“Food is the thing that makes us most human, the thing that brings us together as a community,” writes Annia Ciezadlo in Day of Honey: A Memoir of Food, Love, and War. Gwen Crist reads the quote to nine people
whose ages span several decades—taking part in the August Slow Food Utah Book Club meeting in her living room.
Ciezadlo’s point hits home: This is why Crist (pictured), current Slow Food Utah chairwoman, started the club in March 2010. “There are so many great books about food and food-related issues. I just want to read them all and have some people to share them with,” Crist says, adding that the potluck dinner is another bonus.
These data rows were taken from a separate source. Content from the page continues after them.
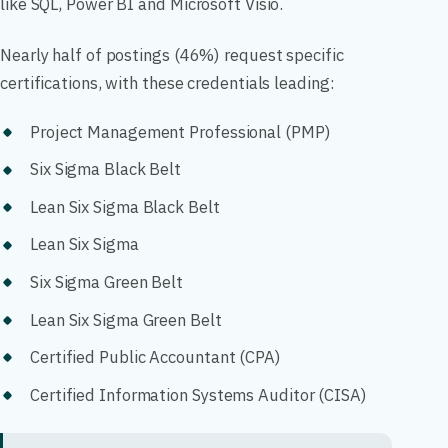
like SQL, Power BI and Microsoft Visio.
Nearly half of postings (46%) request specific
certifications, with these credentials leading:
Project Management Professional (PMP)
Six Sigma Black Belt
Lean Six Sigma Black Belt
Lean Six Sigma
Six Sigma Green Belt
Lean Six Sigma Green Belt
Certified Public Accountant (CPA)
Certified Information Systems Auditor (CISA)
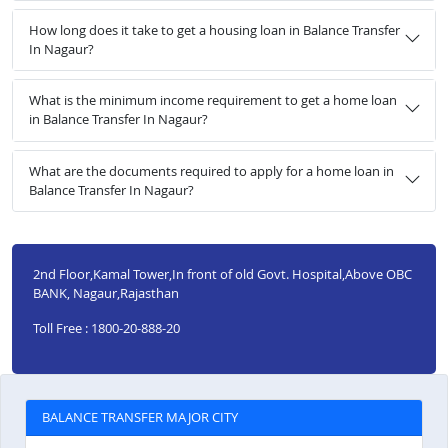
How long does it take to get a housing loan in Balance Transfer
In Nagaur?
What is the minimum income requirement to get a home loan
in Balance Transfer In Nagaur?
What are the documents required to apply for a home loan in
Balance Transfer In Nagaur?
2nd Floor,Kamal Tower,In front of old Govt. Hospital,Above OBC
BANK, Nagaur,Rajasthan
Toll Free : 1800-20-888-20
BALANCE TRANSFER MAJOR CITY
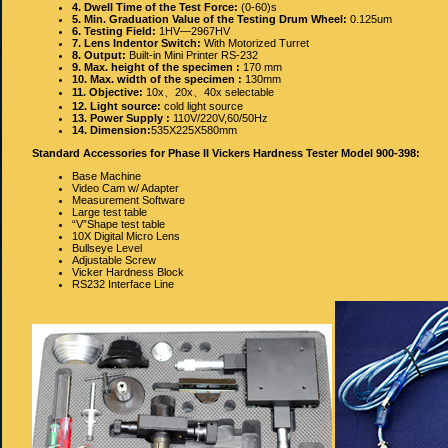
4. Dwell Time of the Test Force:
(0‐60)s
5. Min. Graduation Value of the Testing Drum Wheel:
0.125um
6. Testing Field:
1HV—2967HV
7. Lens Indentor Switch:
With Motorized Turret
8. Output:
Built‐in Mini Printer RS‐232
9. Max. height of the specimen :
170 mm
10. Max. width of the specimen :
130mm
11. Objective:
10x、20x、40x selectable
12. Light source:
cold light source
13. Power Supply :
110V/220V,60/50Hz
14. Dimension:
535X225X580mm
Standard Accessories for Phase II Vickers Hardness Tester Model 900-398:
Base Machine
Video Cam w/ Adapter
Measurement Software
Large test table
“V”Shape test table
10X Digital Micro Lens
Bullseye Level
Adjustable Screw
Vicker Hardness Block
RS232 Interface Line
Crist facilitates tonight’s discussion, letting it become tangential, at times—from something similar to kitchen gossip to earnest questions searching for understanding about the whole Sunni-Shiite thing. The “slow readers” nibble from plates full of dolmas, fattoush, mujadara and other Middle Eastern dishes. The aroma is intoxicating. “Books with recipes have the highest attendance. We focus the food around the book, and people really get excited,” Crist says.
In Day of Honey, Ciezadlo—an American whose reporter husband was on assignment in Baghdad during the height of the Iraq war—learns to appreciate her surroundings and is grounded through food and cooking. The appendix is recipe-laden; some readers skip ahead to that section. Crist says that’s normal. However, whether they’ve read the entire book or not, everyone adds to the conversation.
Some readers are regulars, others first-timers. All are welcome to meetings, and people sign up to receive a periodic newsletter by e-mailing email@example.com.
The September book is Lunch Wars by Amy Kalafa, who will appear at The King’s English Bookshop on Sept. 21 at 6:30 p.m. for the club’s next meeting.